What is being asked: Once the pictures have been excluded, set down each remaining entry word for word.

Collected data
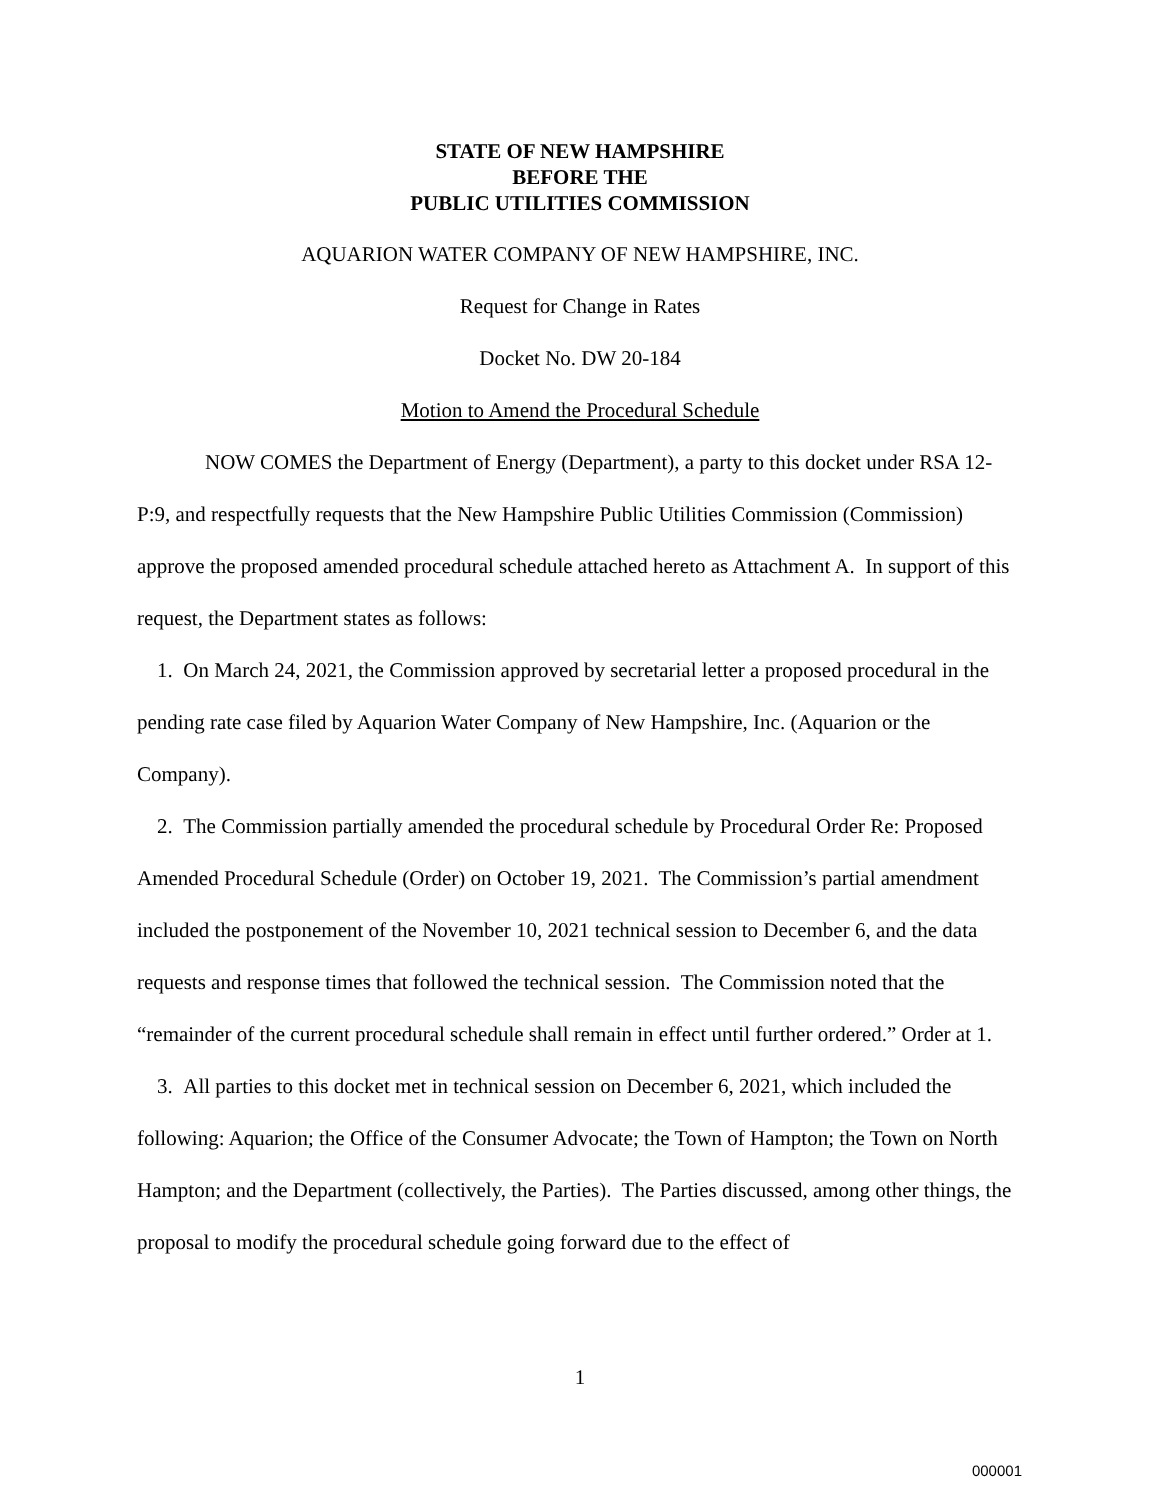STATE OF NEW HAMPSHIRE
BEFORE THE
PUBLIC UTILITIES COMMISSION
AQUARION WATER COMPANY OF NEW HAMPSHIRE, INC.
Request for Change in Rates
Docket No. DW 20-184
Motion to Amend the Procedural Schedule
NOW COMES the Department of Energy (Department), a party to this docket under RSA 12-P:9, and respectfully requests that the New Hampshire Public Utilities Commission (Commission) approve the proposed amended procedural schedule attached hereto as Attachment A. In support of this request, the Department states as follows:
1. On March 24, 2021, the Commission approved by secretarial letter a proposed procedural in the pending rate case filed by Aquarion Water Company of New Hampshire, Inc. (Aquarion or the Company).
2. The Commission partially amended the procedural schedule by Procedural Order Re: Proposed Amended Procedural Schedule (Order) on October 19, 2021. The Commission’s partial amendment included the postponement of the November 10, 2021 technical session to December 6, and the data requests and response times that followed the technical session. The Commission noted that the “remainder of the current procedural schedule shall remain in effect until further ordered.” Order at 1.
3. All parties to this docket met in technical session on December 6, 2021, which included the following: Aquarion; the Office of the Consumer Advocate; the Town of Hampton; the Town on North Hampton; and the Department (collectively, the Parties). The Parties discussed, among other things, the proposal to modify the procedural schedule going forward due to the effect of
1
000001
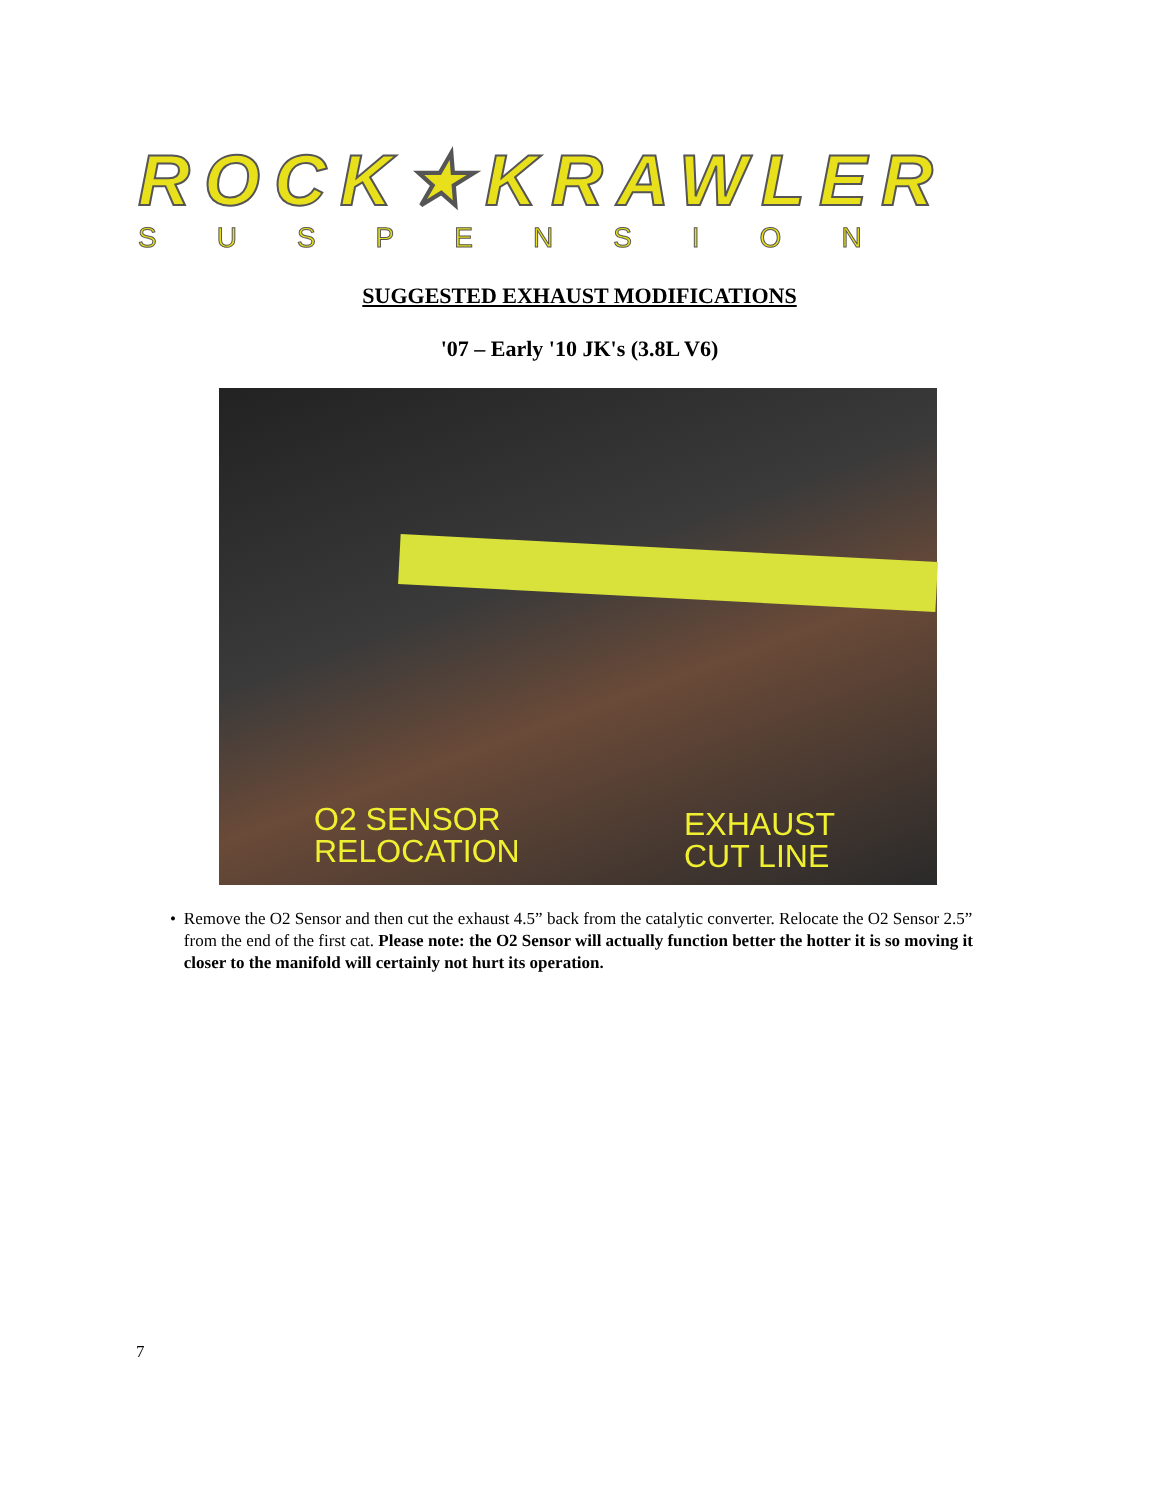ROCK★KRAWLER
SUSPENSION
SUGGESTED EXHAUST MODIFICATIONS
'07 – Early '10 JK's (3.8L V6)
O2 SENSOR
RELOCATION
EXHAUST
CUT LINE
• Remove the O2 Sensor and then cut the exhaust 4.5” back from the catalytic converter. Relocate the O2 Sensor 2.5” from the end of the first cat. Please note: the O2 Sensor will actually function better the hotter it is so moving it closer to the manifold will certainly not hurt its operation.
7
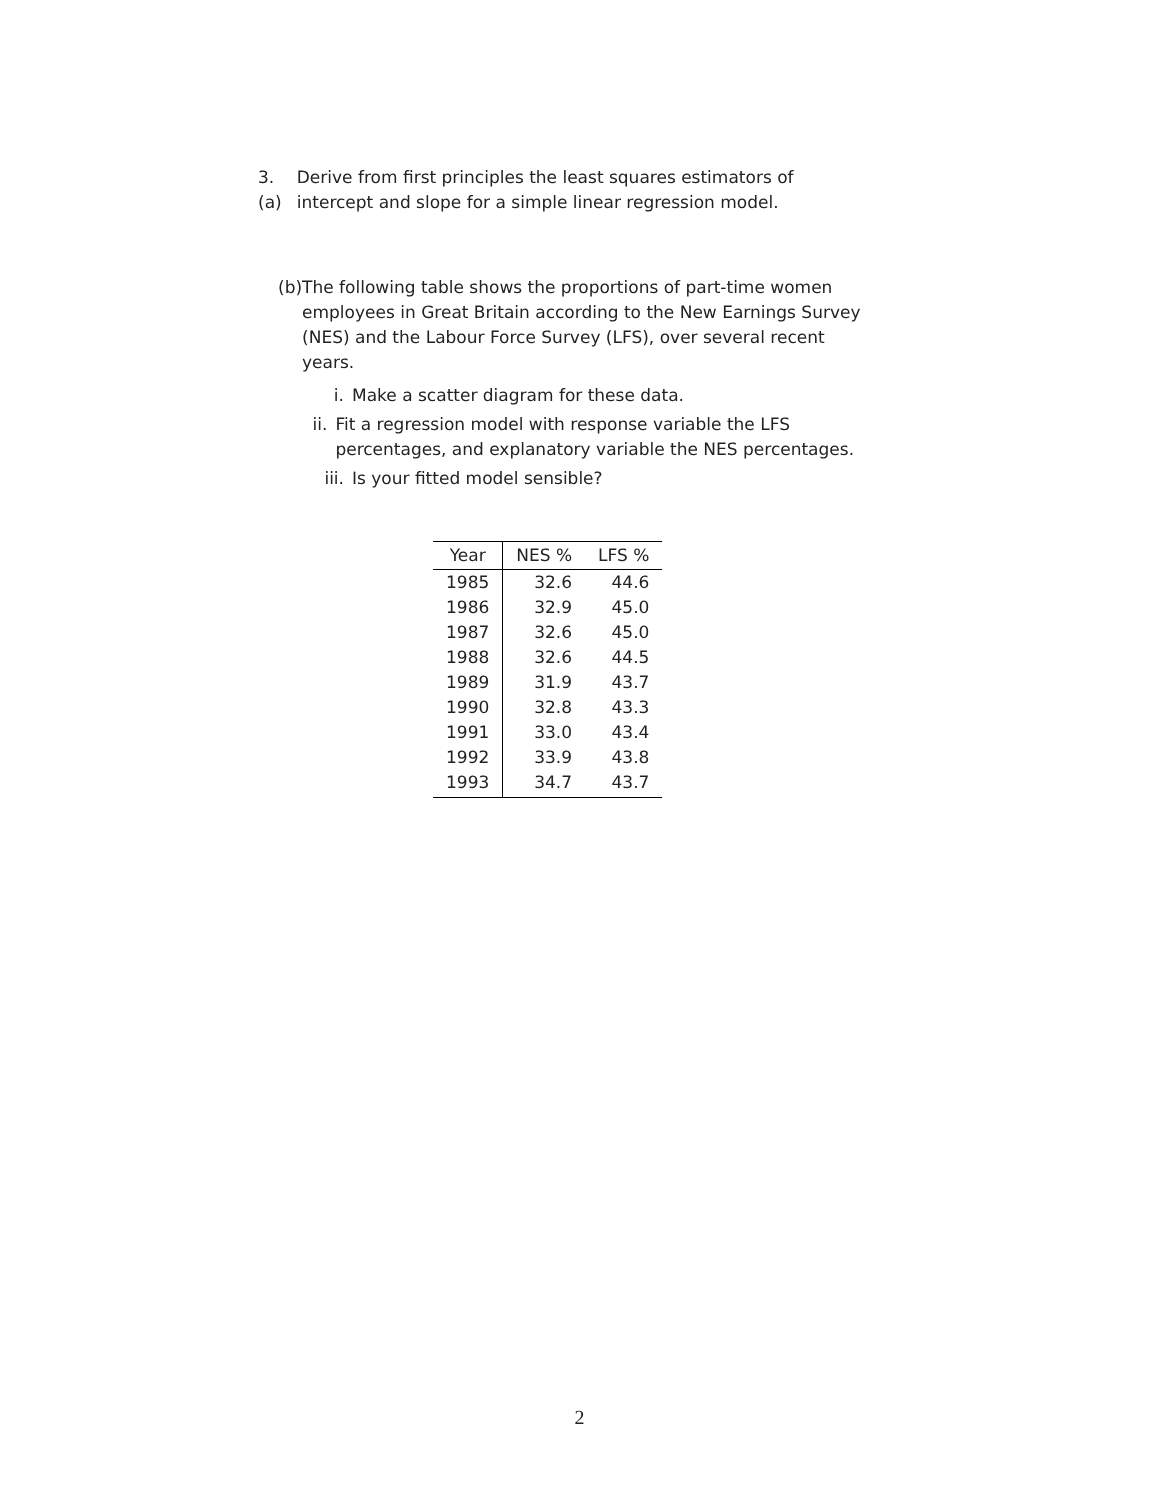3. (a) Derive from first principles the least squares estimators of intercept and slope for a simple linear regression model.
(b) The following table shows the proportions of part-time women employees in Great Britain according to the New Earnings Survey (NES) and the Labour Force Survey (LFS), over several recent years.
i. Make a scatter diagram for these data.
ii. Fit a regression model with response variable the LFS percentages, and explanatory variable the NES percentages.
iii. Is your fitted model sensible?
| Year | NES % | LFS % |
| --- | --- | --- |
| 1985 | 32.6 | 44.6 |
| 1986 | 32.9 | 45.0 |
| 1987 | 32.6 | 45.0 |
| 1988 | 32.6 | 44.5 |
| 1989 | 31.9 | 43.7 |
| 1990 | 32.8 | 43.3 |
| 1991 | 33.0 | 43.4 |
| 1992 | 33.9 | 43.8 |
| 1993 | 34.7 | 43.7 |
2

Result of this exercise:
STATE OF NEW HAMPSHIRE
BEFORE THE
PUBLIC UTILITIES COMMISSION
AQUARION WATER COMPANY OF NEW HAMPSHIRE, INC.
Request for Change in Rates
Docket No. DW 20-184
Motion to Amend the Procedural Schedule
NOW COMES the Department of Energy (Department), a party to this docket under RSA 12-P:9, and respectfully requests that the New Hampshire Public Utilities Commission (Commission) approve the proposed amended procedural schedule attached hereto as Attachment A. In support of this request, the Department states as follows:
1. On March 24, 2021, the Commission approved by secretarial letter a proposed procedural in the pending rate case filed by Aquarion Water Company of New Hampshire, Inc. (Aquarion or the Company).
2. The Commission partially amended the procedural schedule by Procedural Order Re: Proposed Amended Procedural Schedule (Order) on October 19, 2021. The Commission’s partial amendment included the postponement of the November 10, 2021 technical session to December 6, and the data requests and response times that followed the technical session. The Commission noted that the “remainder of the current procedural schedule shall remain in effect until further ordered.” Order at 1.
3. All parties to this docket met in technical session on December 6, 2021, which included the following: Aquarion; the Office of the Consumer Advocate; the Town of Hampton; the Town on North Hampton; and the Department (collectively, the Parties). The Parties discussed, among other things, the proposal to modify the procedural schedule going forward due to the effect of
1
000001
ROCK★KRAWLER
SUSPENSION
SUGGESTED EXHAUST MODIFICATIONS
'07 – Early '10 JK's (3.8L V6)
O2 SENSOR
RELOCATION
EXHAUST
CUT LINE
• Remove the O2 Sensor and then cut the exhaust 4.5” back from the catalytic converter. Relocate the O2 Sensor 2.5” from the end of the first cat. Please note: the O2 Sensor will actually function better the hotter it is so moving it closer to the manifold will certainly not hurt its operation.
7
3. (a) Derive from first principles the least squares estimators of intercept and slope for a simple linear regression model.
(b) The following table shows the proportions of part-time women employees in Great Britain according to the New Earnings Survey (NES) and the Labour Force Survey (LFS), over several recent years.
i. Make a scatter diagram for these data.
ii. Fit a regression model with response variable the LFS percentages, and explanatory variable the NES percentages.
iii. Is your fitted model sensible?
| Year | NES % | LFS % |
| --- | --- | --- |
| 1985 | 32.6 | 44.6 |
| 1986 | 32.9 | 45.0 |
| 1987 | 32.6 | 45.0 |
| 1988 | 32.6 | 44.5 |
| 1989 | 31.9 | 43.7 |
| 1990 | 32.8 | 43.3 |
| 1991 | 33.0 | 43.4 |
| 1992 | 33.9 | 43.8 |
| 1993 | 34.7 | 43.7 |
2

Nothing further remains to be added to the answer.